ESG defines a more rigorous way of evaluating companies’ standards for conducting business, including:
- Environmental issues: how a company’s business practices affect natural resources, the climate, and other aspects of the environment
- Social standards: a broad range of policies and the relationships that companies have with their employees, their customers, and the communities where they conduct business
- Governance practices: how a company manages itself including executive compensation, internal business controls, and the rights granted to shareholders.
The idea of investing in companies that are mindful of the impact their business practices have on the broader society is not new. Increased awareness that ESG factors have a positive impact on performance is driving growth in ESG investment. Changing social norms, demographics, and political polarization is leading investors to want to see their social views represented in their portfolios. Millennials consistently express greater desire for some sort of sustainable investing solution.
Researchers from the University of Oxford and Arabesque Partners aggregated the results of 200 studies globally and reports on the impact of sustainability on corporate performance and found the following:
- 90% of the studies conducted showed that sound sustainability standards can lower a company’s cost of capital, allowing these companies to grow with lower costs and greater potential shareholder returns.
- 88% of the research showed that solid ESG practices result in better operational performance.
- 80% of the studies showed that good ESG practices positively influence a company’s stock price.

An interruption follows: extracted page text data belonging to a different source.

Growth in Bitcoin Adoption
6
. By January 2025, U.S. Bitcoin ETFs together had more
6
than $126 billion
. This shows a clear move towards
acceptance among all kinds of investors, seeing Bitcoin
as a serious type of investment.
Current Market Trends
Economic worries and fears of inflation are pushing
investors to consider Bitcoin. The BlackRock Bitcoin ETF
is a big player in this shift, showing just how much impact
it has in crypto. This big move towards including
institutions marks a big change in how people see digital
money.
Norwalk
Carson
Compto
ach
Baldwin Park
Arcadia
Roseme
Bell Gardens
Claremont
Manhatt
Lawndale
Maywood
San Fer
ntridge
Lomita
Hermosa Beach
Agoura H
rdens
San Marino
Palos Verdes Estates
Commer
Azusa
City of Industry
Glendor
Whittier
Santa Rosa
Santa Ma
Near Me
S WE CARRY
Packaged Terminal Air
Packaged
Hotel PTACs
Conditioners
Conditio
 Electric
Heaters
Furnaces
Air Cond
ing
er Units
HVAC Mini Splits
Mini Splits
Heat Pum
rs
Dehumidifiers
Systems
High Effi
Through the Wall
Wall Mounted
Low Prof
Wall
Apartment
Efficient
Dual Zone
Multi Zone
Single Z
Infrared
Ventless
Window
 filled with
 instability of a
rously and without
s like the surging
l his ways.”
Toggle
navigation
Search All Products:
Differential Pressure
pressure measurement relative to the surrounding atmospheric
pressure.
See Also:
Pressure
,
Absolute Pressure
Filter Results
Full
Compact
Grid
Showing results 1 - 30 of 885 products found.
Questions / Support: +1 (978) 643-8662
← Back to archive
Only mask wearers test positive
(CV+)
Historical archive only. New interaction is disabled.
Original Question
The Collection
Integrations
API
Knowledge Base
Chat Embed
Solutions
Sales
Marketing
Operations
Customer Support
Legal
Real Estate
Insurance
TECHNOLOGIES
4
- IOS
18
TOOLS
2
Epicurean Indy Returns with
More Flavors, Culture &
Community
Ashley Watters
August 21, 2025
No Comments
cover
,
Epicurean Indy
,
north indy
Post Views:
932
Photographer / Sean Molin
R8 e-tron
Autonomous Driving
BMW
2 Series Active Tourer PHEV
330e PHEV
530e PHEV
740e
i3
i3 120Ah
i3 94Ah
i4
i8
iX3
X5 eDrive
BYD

In 2019, the Morgan Stanley Institute for Sustainable Investing published Sustainable Reality: Analyzing Risk and Returns of Sustainable Funds comparing the return and risk performance of ESG-focused mutual and exchange-traded funds against traditional counterparts from 2004 to 2018 and found that sustainable funds demonstrate lower downside risk. During a period of extreme volatility, the study found “strong statistical evidence that sustainable funds are more stable.”
Please ask us for more information about how responsible investing can help you manage risk, mitigate volatility, and align your investments with your values.

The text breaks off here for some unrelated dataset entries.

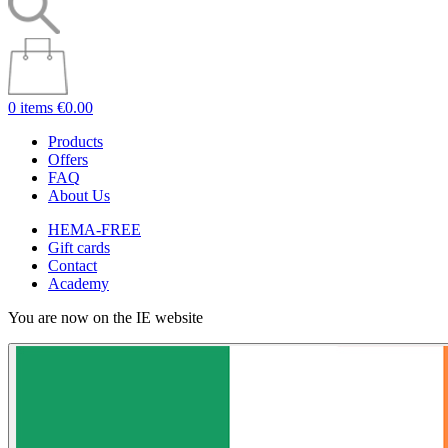
0 items
€0.00
Products
Offers
FAQ
About Us
HEMA-FREE
Gift cards
Contact
Academy
You are now on the IE website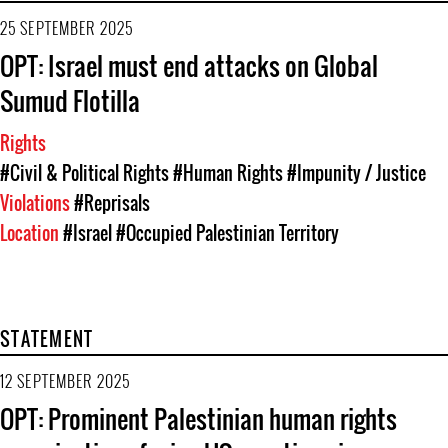
25 SEPTEMBER 2025
OPT: Israel must end attacks on Global
Sumud Flotilla
Rights
#Civil & Political Rights
#Human Rights
#Impunity / Justice
Violations
#Reprisals
Location
#Israel
#Occupied Palestinian Territory
STATEMENT
12 SEPTEMBER 2025
OPT: Prominent Palestinian human rights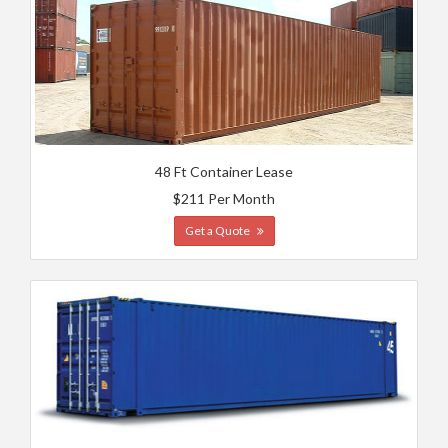
48 Ft Container Lease
$211 Per Month
Get a Quote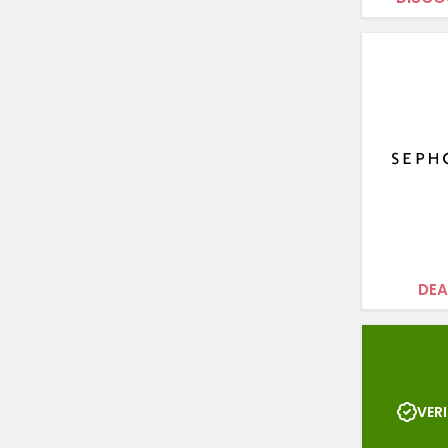
DEA
VERI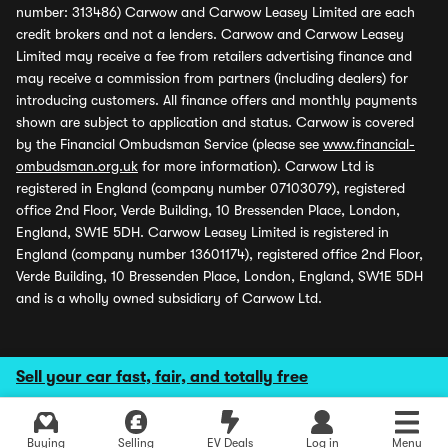
number: 313486) Carwow and Carwow Leasey Limited are each
credit brokers and not a lenders. Carwow and Carwow Leasey
Limited may receive a fee from retailers advertising finance and
may receive a commission from partners (including dealers) for
introducing customers. All finance offers and monthly payments
shown are subject to application and status. Carwow is covered
by the Financial Ombudsman Service (please see
www.financial-
ombudsman.org.uk
for more information). Carwow Ltd is
registered in England (company number 07103079), registered
office 2nd Floor, Verde Building, 10 Bressenden Place, London,
England, SW1E 5DH. Carwow Leasey Limited is registered in
England (company number 13601174), registered office 2nd Floor,
Verde Building, 10 Bressenden Place, London, England, SW1E 5DH
and is a wholly owned subsidiary of Carwow Ltd.
Sell your car fast, fair, and totally free
Buying
Selling
EV Deals
Log in
Menu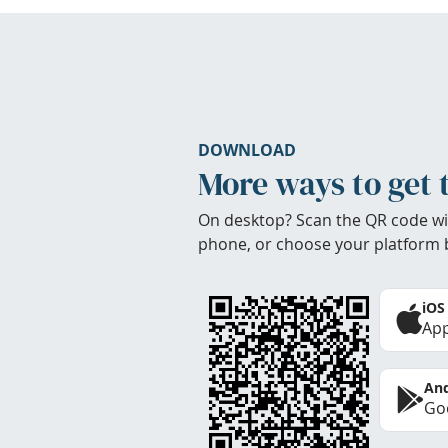
DOWNLOAD
More ways to get 
On desktop? Scan the QR code wi
phone, or choose your platform 
iOS
App
And
Goo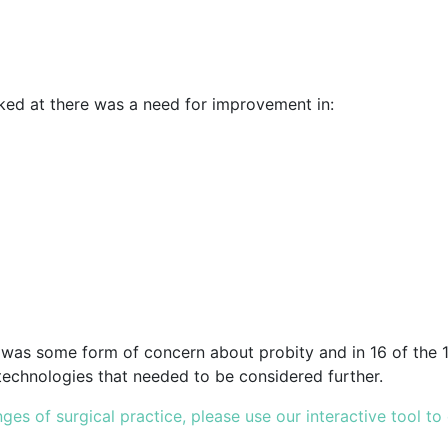
oked at there was a need for improvement in:
e was some form of concern about probity and in 16 of the 1
technologies that needed to be considered further.
es of surgical practice, please use our interactive tool to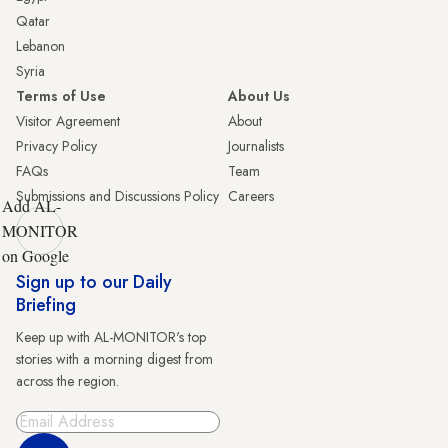
Qatar
Lebanon
Syria
Terms of Use
About Us
Visitor Agreement
About
Privacy Policy
Journalists
FAQs
Team
Submissions and Discussions Policy
Careers
Add AL-
MONITOR
on Google
Sign up to our Daily
Briefing
Keep up with AL-MONITOR's top
stories with a morning digest from
across the region.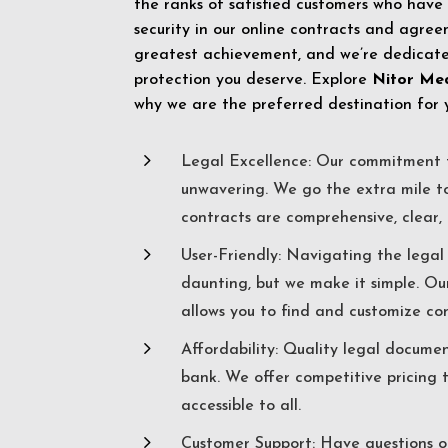
the ranks of satisfied customers who have
security in our online contracts and agreem
greatest achievement, and we’re dedicated
protection you deserve. Explore
Nitor Me
why we are the preferred destination for 
5
Legal Excellence: Our commitment t
unwavering. We go the extra mile t
contracts are comprehensive, clear, 
5
User-Friendly: Navigating the lega
daunting, but we make it simple. Ou
allows you to find and customize co
5
Affordability: Quality legal docume
bank. We offer competitive pricing 
accessible to all.
5
Customer Support: Have questions o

The returns on a portfolio consisting primarily of Environmental, Social and Governance ("ESG") aware investments may be lower or higher than a portfolio that is more diversified or where decisions are based solely on investment considerations. Because ESG criteria exclude some investments, investors may not be able to take advantage of the same opportunities or market trends as investors that do not use such criteria. Asset allocation and diversification do not guarantee profit or protect against a loss. Past performance is no guarantee of future results.